---------- INFORMATION ----------

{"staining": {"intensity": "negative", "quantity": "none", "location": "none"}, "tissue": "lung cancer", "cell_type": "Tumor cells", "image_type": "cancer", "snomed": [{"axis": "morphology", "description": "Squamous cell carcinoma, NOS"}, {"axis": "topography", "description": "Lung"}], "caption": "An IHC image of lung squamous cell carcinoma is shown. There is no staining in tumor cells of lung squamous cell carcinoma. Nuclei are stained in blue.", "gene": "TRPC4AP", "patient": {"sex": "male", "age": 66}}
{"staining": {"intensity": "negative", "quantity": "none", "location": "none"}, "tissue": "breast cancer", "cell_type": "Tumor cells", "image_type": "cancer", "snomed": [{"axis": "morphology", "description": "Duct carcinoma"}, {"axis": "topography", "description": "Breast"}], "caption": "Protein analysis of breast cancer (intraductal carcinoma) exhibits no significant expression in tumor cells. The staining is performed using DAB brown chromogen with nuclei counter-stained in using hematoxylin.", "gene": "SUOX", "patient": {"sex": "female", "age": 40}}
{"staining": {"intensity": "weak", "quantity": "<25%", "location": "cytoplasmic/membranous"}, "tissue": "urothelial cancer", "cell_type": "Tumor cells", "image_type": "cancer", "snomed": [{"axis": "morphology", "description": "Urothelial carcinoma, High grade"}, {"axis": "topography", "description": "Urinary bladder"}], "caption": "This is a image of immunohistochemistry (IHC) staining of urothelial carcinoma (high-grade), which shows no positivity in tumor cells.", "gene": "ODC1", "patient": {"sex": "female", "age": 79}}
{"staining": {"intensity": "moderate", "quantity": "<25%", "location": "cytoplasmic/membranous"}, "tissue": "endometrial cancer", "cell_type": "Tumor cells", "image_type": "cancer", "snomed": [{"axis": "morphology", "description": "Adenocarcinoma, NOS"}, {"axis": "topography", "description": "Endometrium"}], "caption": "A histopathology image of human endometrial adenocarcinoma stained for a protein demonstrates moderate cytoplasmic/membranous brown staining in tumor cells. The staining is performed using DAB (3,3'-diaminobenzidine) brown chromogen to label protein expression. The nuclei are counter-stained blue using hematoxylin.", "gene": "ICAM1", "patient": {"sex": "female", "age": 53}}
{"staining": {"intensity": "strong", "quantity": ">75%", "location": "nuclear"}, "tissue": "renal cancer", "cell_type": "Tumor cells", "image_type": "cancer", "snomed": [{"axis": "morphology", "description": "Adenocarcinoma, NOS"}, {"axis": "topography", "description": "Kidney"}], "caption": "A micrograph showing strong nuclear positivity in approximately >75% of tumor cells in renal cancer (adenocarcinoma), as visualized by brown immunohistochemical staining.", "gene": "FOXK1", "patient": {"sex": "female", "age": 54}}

----------

• WHAT YOU SHOULD DO:
Reproduce the lines from the one with "histopathology image of" to the end of the data exactly, leaving out every earlier line.

• SOLUTION TO THIS EXERCISE:
{"staining": {"intensity": "moderate", "quantity": "<25%", "location": "cytoplasmic/membranous"}, "tissue": "endometrial cancer", "cell_type": "Tumor cells", "image_type": "cancer", "snomed": [{"axis": "morphology", "description": "Adenocarcinoma, NOS"}, {"axis": "topography", "description": "Endometrium"}], "caption": "A histopathology image of human endometrial adenocarcinoma stained for a protein demonstrates moderate cytoplasmic/membranous brown staining in tumor cells. The staining is performed using DAB (3,3'-diaminobenzidine) brown chromogen to label protein expression. The nuclei are counter-stained blue using hematoxylin.", "gene": "ICAM1", "patient": {"sex": "female", "age": 53}}
{"staining": {"intensity": "strong", "quantity": ">75%", "location": "nuclear"}, "tissue": "renal cancer", "cell_type": "Tumor cells", "image_type": "cancer", "snomed": [{"axis": "morphology", "description": "Adenocarcinoma, NOS"}, {"axis": "topography", "description": "Kidney"}], "caption": "A micrograph showing strong nuclear positivity in approximately >75% of tumor cells in renal cancer (adenocarcinoma), as visualized by brown immunohistochemical staining.", "gene": "FOXK1", "patient": {"sex": "female", "age": 54}}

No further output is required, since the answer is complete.